What to work on:
Render every line of the data below as a Markdown table with the columns "No." and "Text", numbering the rows and skipping blank lines. Leave the pictures out of the table.

Supplied entries:

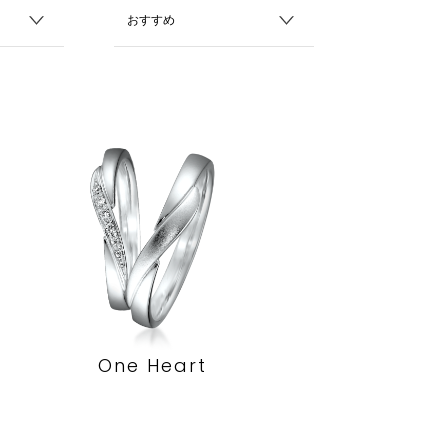
One Heart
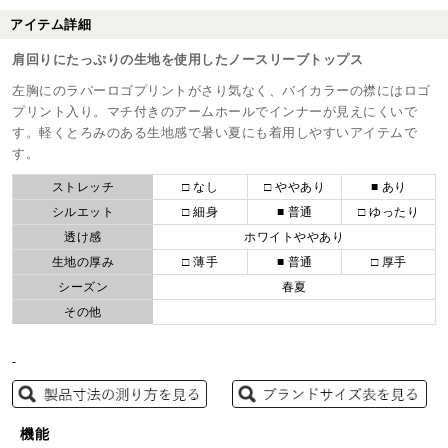
アイテム詳細
肩回りにたっぷりの生地を使用したノースリーブトップス
左胸にのラバーロゴプリントがさり気なく、バイカラーの襟にはロゴ
プリント入り。マチ付きのアームホールでインナーが見えにくいで
す。軽くとろみのある生地感で暑い夏にも着用しやすいアイテムで
す。
ストレッチ
□ なし
□ ややあり
■ あり
シルエット
□ 細身
■ 普通
□ ゆったり
透け感
ホワイトややあり
生地の厚み
□ 薄手
■ 普通
□ 厚手
シーズン
春夏
その他
-
機能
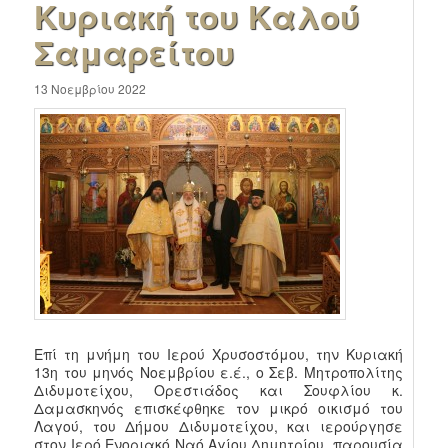
Κυριακή του Καλού
Σαμαρείτου
13 Νοεμβρίου 2022
Επί τη μνήμη του Ιερού Χρυσοστόμου, την Κυριακή
13η του μηνός Νοεμβρίου ε.έ., ο Σεβ. Μητροπολίτης
Διδυμοτείχου, Ορεστιάδος και Σουφλίου κ.
Δαμασκηνός επισκέφθηκε τον μικρό οικισμό του
Λαγού, του Δήμου Διδυμοτείχου, και ιερούργησε
στον Ιερό Ενοριακό Ναό Αγίου Δημητρίου, παρουσία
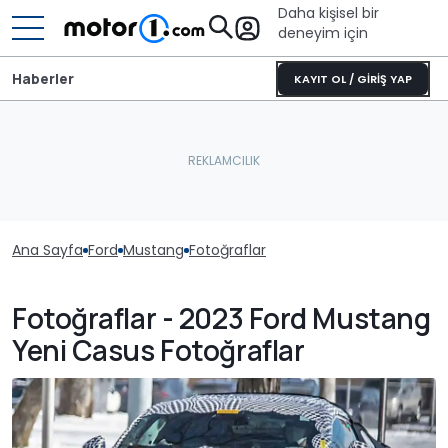
Daha kişisel bir
deneyim için
Haberler
KAYIT OL / GİRİŞ YAP
Ana Sayfa
Ford
Mustang
Fotoğraflar
Fotoğraflar - 2023 Ford Mustang
Yeni Casus Fotoğraflar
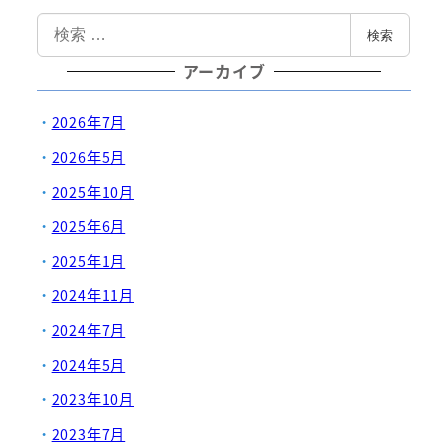
検
検索
索
アーカイブ
2026年7月
2026年5月
2025年10月
2025年6月
2025年1月
2024年11月
2024年7月
2024年5月
2023年10月
2023年7月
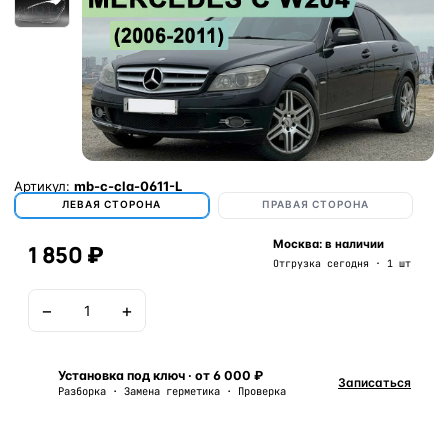
Артикул:
mb-c-cla-0611-L
ЛЕВАЯ СТОРОНА
ПРАВАЯ СТОРОНА
Москва: в наличии
1 850 ₽
Отгрузка сегодня · 1 шт
−
+
В корзину
Установка под ключ · от 6 000 ₽
Записаться
Разборка · Замена герметика · Проверка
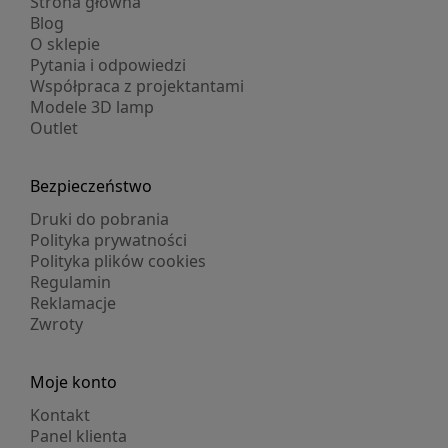
Strona główna
Blog
O sklepie
Pytania i odpowiedzi
Współpraca z projektantami
Modele 3D lamp
Outlet
Bezpieczeństwo
Druki do pobrania
Polityka prywatności
Polityka plików cookies
Regulamin
Reklamacje
Zwroty
Moje konto
Kontakt
Panel klienta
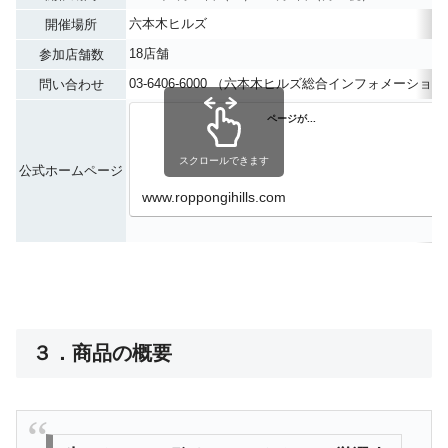
六本木ヒルズ
開催場所
18店舗
参加店舗数
03-6406-6000 （六本木ヒルズ総合インフォメーション
問い合わせ
ページが...
スクロールできます
公式ホームページ
www.roppongihills.com
３．商品の概要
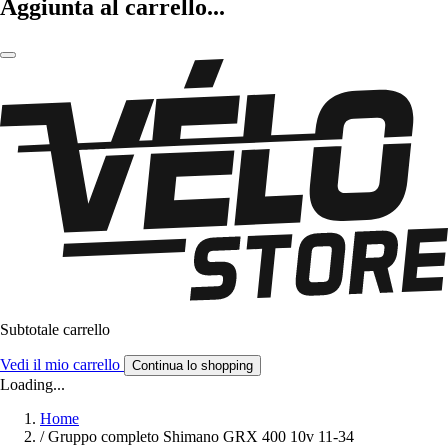
Aggiunta al carrello...
Subtotale carrello
Vedi il mio carrello
Continua lo shopping
Loading...
Home
/
Gruppo completo Shimano GRX 400 10v 11-34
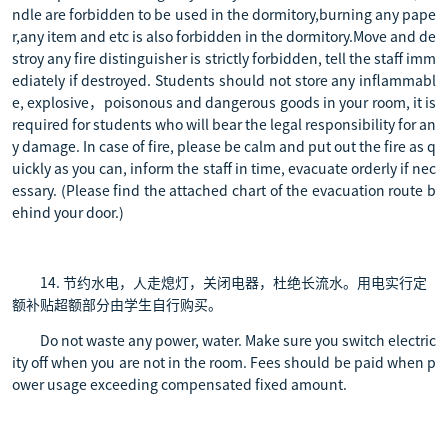
ndle are forbidden to be used in the dormitory,burning any pape
r,any item and etc is also forbidden in the dormitory.Move and de
stroy any fire distinguisher is strictly forbidden, tell the staff imm
ediately if destroyed. Students should not store any inflammabl
e, explosive，poisonous and dangerous goods in your room, it is
required for students who will bear the legal responsibility for an
y damage. In case of fire, please be calm and put out the fire as q
uickly as you can, inform the staff in time, evacuate orderly if nec
essary. (Please find the attached chart of the evacuation route b
ehind your door.)
14. 节约水电，人走熄灯，关闭电器，杜绝长流水。用电实行定
额补贴超额部分由学生自行购买。
Do not waste any power, water. Make sure you switch electric
ity off when you are not in the room. Fees should be paid when p
ower usage exceeding compensated fixed amount.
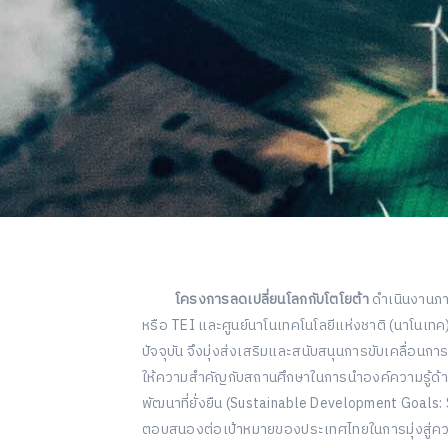
โครงการลดเปลี่ยนโลกกับโตโยต้า
ดำเนินงานภาย
หรือ TEI และศูนย์นาโนเทคโนโลยีแห่งชาติ (นาโน
ปัจจุบัน จึงมุ่งส่งเสริมและสนับสนุนการขับเคลื่
ให้ความสำคัญกับสถานศึกษาในการนำองค์ความรู้ด้า
พัฒนาที่ยั่งยืน (Sustainable Development Goals
ตอบสนองต่อเป้าหมายของประเทศไทยในการมุ่งสู่ควา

Response:
| No. | Text |
|---|---|
| 1 | One Heart |
| 2 | アイテム詳細 |
| 3 | 肩回りにたっぷりの生地を使用したノースリーブトップス |
| 4 | 左胸にのラバーロゴプリントがさり気なく、バイカラーの襟にはロゴ |
| 5 | プリント入り。マチ付きのアームホールでインナーが見えにくいで |
| 6 | す。軽くとろみのある生地感で暑い夏にも着用しやすいアイテムで |
| 7 | す。 |
| 8 | ストレッチ |
| 9 | □ なし |
| 10 | □ ややあり |
| 11 | ■ あり |
| 12 | シルエット |
| 13 | □ 細身 |
| 14 | ■ 普通 |
| 15 | □ ゆったり |
| 16 | 透け感 |
| 17 | ホワイトややあり |
| 18 | 生地の厚み |
| 19 | □ 薄手 |
| 20 | ■ 普通 |
| 21 | □ 厚手 |
| 22 | シーズン |
| 23 | 春夏 |
| 24 | その他 |
| 25 | - |
| 26 | 機能 |
| 27 | Κυριακή του Καλού |
| 28 | Σαμαρείτου |
| 29 | 13 Νοεμβρίου 2022 |
| 30 | Επί τη μνήμη του Ιερού Χρυσοστόμου, την Κυριακή |
| 31 | 13η του μηνός Νοεμβρίου ε.έ., ο Σεβ. Μητροπολίτης |
| 32 | Διδυμοτείχου, Ορεστιάδος και Σουφλίου κ. |
| 33 | Δαμασκηνός επισκέφθηκε τον μικρό οικισμό του |
| 34 | Λαγού, του Δήμου Διδυμοτείχου, και ιερούργησε |
| 35 | στον Ιερό Ενοριακό Ναό Αγίου Δημητρίου, παρουσία |
| 36 | Daha kişisel bir |
| 37 | deneyim için |
| 38 | Haberler |
| 39 | KAYIT OL / GİRİŞ YAP |
| 40 | Ana Sayfa |
| 41 | Ford |
| 42 | Mustang |
| 43 | Fotoğraflar |
| 44 | Fotoğraflar - 2023 Ford Mustang |
| 45 | Yeni Casus Fotoğraflar |
| 46 | 検 |
| 47 | 検索 |
| 48 | 索 |
| 49 | アーカイブ |
| 50 | 2026年7月 |
| 51 | 2026年5月 |
| 52 | 2025年10月 |
| 53 | 2025年6月 |
| 54 | 2025年1月 |
| 55 | 2024年11月 |
| 56 | 2024年7月 |
| 57 | 2024年5月 |
| 58 | 2023年10月 |
| 59 | 2023年7月 |
| 60 | Артикул: |
| 61 | mb-c-cla-0611-L |
| 62 | ЛЕВАЯ СТОРОНА |
| 63 | ПРАВАЯ СТОРОНА |
| 64 | Москва: в наличии |
| 65 | 1 850 ₽ |
| 66 | Отгрузка сегодня · 1 шт |
| 67 | − |
| 68 | + |
| 69 | В корзину |
| 70 | Установка под ключ · от 6 000 ₽ |
| 71 | Записаться |
| 72 | Разборка · Замена герметика · Проверка |
| 73 | Strona główna |
| 74 | Blog |
| 75 | O sklepie |
| 76 | Pytania i odpowiedzi |
| 77 | Współpraca z projektantami |
| 78 | Modele 3D lamp |
| 79 | Outlet |
| 80 | Bezpieczeństwo |
| 81 | Druki do pobrania |
| 82 | Polityka prywatności |
| 83 | Polityka plików cookies |
| 84 | Regulamin |
| 85 | Reklamacje |
| 86 | Zwroty |
| 87 | Moje konto |
| 88 | Kontakt |
| 89 | Panel klienta |
| 90 | 六本木ヒルズ |
| 91 | 開催場所 |
| 92 | 18店舗 |
| 93 | 参加店舗数 |
| 94 | 03-6406-6000 （六本木ヒルズ総合インフォメーション |
| 95 | 問い合わせ |
| 96 | ページが... |
| 97 | スクロールできます |
| 98 | 公式ホームページ |
| 99 | www.roppongihills.com |
| 100 | ３．商品の概要 |
| 101 | Aggiunta al carrello... |
| 102 | Subtotale carrello |
| 103 | Vedi il mio carrello |
| 104 | Continua lo shopping |
| 105 | Loading... |
| 106 | Home |
| 107 | / |
| 108 | Gruppo completo Shimano GRX 400 10v 11-34 |
| 109 | ndle are forbidden to be used in the dormitory,burning any pape |
| 110 | r,any item and etc is also forbidden in the dormitory.Move and de |
| 111 | stroy any fire distinguisher is strictly forbidden, tell the staff imm |
| 112 | ediately if destroyed. Students should not store any inflammabl |
| 113 | e, explosive，poisonous and dangerous goods in your room, it is |
| 114 | required for students who will bear the legal responsibility for an |
| 115 | y damage. In case of fire, please be calm and put out the fire as q |
| 116 | uickly as you can, inform the staff in time, evacuate orderly if nec |
| 117 | essary. (Please find the attached chart of the evacuation route b |
| 118 | ehind your door.) |
| 119 | 14. 节约水电，人走熄灯，关闭电器，杜绝长流水。用电实行定 |
| 120 | 额补贴超额部分由学生自行购买。 |
| 121 | Do not waste any power, water. Make sure you switch electric |
| 122 | ity off when you are not in the room. Fees should be paid when p |
| 123 | ower usage exceeding compensated fixed amount. |
| 124 | โครงการลดเปลี่ยนโลกกับโตโยต้า |
| 125 | ดำเนินงานภาย |
| 126 | หรือ TEI และศูนย์นาโนเทคโนโลยีแห่งชาติ (นาโน |
| 127 | ปัจจุบัน จึงมุ่งส่งเสริมและสนับสนุนการขับเคลื่ |
| 128 | ให้ความสำคัญกับสถานศึกษาในการนำองค์ความรู้ด้า |
| 129 | พัฒนาที่ยั่งยืน (Sustainable Development Goals |
| 130 | ตอบสนองต่อเป้าหมายของประเทศไทยในการมุ่งสู่ควา |